A recent poll stated that Governor Romney would be a better businessman than President Obama. Many people feel that government should be run more like a business than whatever it’s being run as currently. It’s hard to pin down an accurate definition of exactly what our illustrious leaders are doing.

As a business guru you might expect that I might favor government being run like a business. Actually, I don’t think it can be run like a business, and be successful, because of the inherent differences between the two.

Business customers vs. Government Customers

Unlike business, government has no competition. I don’t have multiple choices of where I can get a drivers license or record a deed. Business has to operate under margins (budgets to government) and must be profitable in spite of the changes in the cost of doing business. Customers do not have to do business with anyone if they choose not to. Few people can go for any length of time without dealing with the government in some capacity.

In fact, government is intentionally set up so you have to deal with it. Does my car really need a license plate that must be renewed each year? Can’t they just stamp a permanent one on my car and I can add it to my state or federal income tax? Airlines are private entities, why a tax when I fly? Airlines can’t pay for air traffic controllers? Many airports are removing TSA and doing luggage checks with private companies. Cell phone companies maintain their own devices and towers why a tax on my phone?

Ironically, government preys on business when it comes to government contracts. Anyone who has ever tried to bid on a government contract knows what I’m referring to. One of government’s jobs is to save taxpayer money and government bids often shut out the small business owner because of very small profit margins. Government helps the very group they are so quick to condemn — big business.

Unfair Competition by Government

In Bozeman, there are two trash companies. One maintained by the City of Bozeman, the other, a private company. Compare the two. The City of Bozeman could operate their trash pickup at a loss indefinitely. Other more efficient government services could pick up some of the slack. The private hauler doesn’t have that option. The City can be very competitive in their pricing while the private company has to have some profit in order to keep the doors open.

There are two private companies in Bozeman that pick up recycled materials. The City of Bozeman is now competing against them.

Business Profits vs. Government Profits

Businesses have to be profitable to survive. And being big is no guarantee that you will open your doors the following day. Circuit City, Linen’s and Things, Mervyn’s, Border’s Books, Montgomery Ward were all multi-million dollar companies, and are all out of business.

Should governments make a profit? In my opinion, — absolutely. A couple of years ago Montana had a billion dollar surplus. The Clinton administration left a surplus. TARP returned about a 5% profit. The federal government buys bonds.

So yes, not only can government make a profit, they have an obligation to make a profit. The more profit the government can make the less burden there will be on the rank and file taxpayer.

Some Final Thoughts

Government is a lot like an octopus. Some arms work better than others. Due to the lack of competition, and the ability to spend what they don’t have, makes government extremely inefficient in most cases. You could try to run government like a business, but where is the incentive to be profitable? If you run your department under budget you won’t get as much next year, so your incentive is to spend every single dime before your next budget.

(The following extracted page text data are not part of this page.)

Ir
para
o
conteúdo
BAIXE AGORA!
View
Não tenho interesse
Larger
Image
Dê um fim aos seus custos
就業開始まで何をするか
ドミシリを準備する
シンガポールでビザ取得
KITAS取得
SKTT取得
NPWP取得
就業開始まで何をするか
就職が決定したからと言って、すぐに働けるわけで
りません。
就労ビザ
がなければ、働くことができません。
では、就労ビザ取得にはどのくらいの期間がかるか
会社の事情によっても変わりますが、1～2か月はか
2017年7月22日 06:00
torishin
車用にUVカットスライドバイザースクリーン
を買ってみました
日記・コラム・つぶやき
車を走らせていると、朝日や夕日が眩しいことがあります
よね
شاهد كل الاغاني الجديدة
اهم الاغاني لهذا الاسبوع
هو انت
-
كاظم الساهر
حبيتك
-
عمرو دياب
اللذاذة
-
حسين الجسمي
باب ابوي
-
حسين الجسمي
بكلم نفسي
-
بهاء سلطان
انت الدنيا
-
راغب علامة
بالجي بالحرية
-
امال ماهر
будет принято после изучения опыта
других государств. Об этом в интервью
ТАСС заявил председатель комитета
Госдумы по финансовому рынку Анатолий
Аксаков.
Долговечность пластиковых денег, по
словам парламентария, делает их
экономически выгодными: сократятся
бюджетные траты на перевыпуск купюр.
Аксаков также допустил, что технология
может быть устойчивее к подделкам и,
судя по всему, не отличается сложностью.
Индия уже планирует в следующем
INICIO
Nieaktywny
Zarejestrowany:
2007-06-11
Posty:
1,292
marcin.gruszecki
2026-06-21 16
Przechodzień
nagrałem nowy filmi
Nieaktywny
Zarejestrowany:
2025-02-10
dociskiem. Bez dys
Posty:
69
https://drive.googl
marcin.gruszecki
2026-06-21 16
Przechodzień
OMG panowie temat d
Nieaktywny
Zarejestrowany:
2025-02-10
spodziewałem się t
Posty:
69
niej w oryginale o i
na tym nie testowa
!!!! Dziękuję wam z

Business, on the other hand, must watch every penny and run mean and lean. Business invests its surpluses; government spends them. Business conserves; government waste is undeniable. Businesses rarely have overlapping policies or procedures. Government has 126 separate agencies that administer some type of poverty programs.

Business investors tend to vote out boards of directors that send the company in the wrong direction. Voters, for some strange reason, keep sending the same board of directors back to Washington every two years.

The question is probably not, “Should government be run like a business?” The question should be, “Can we STOP doing business as usual in Washington?”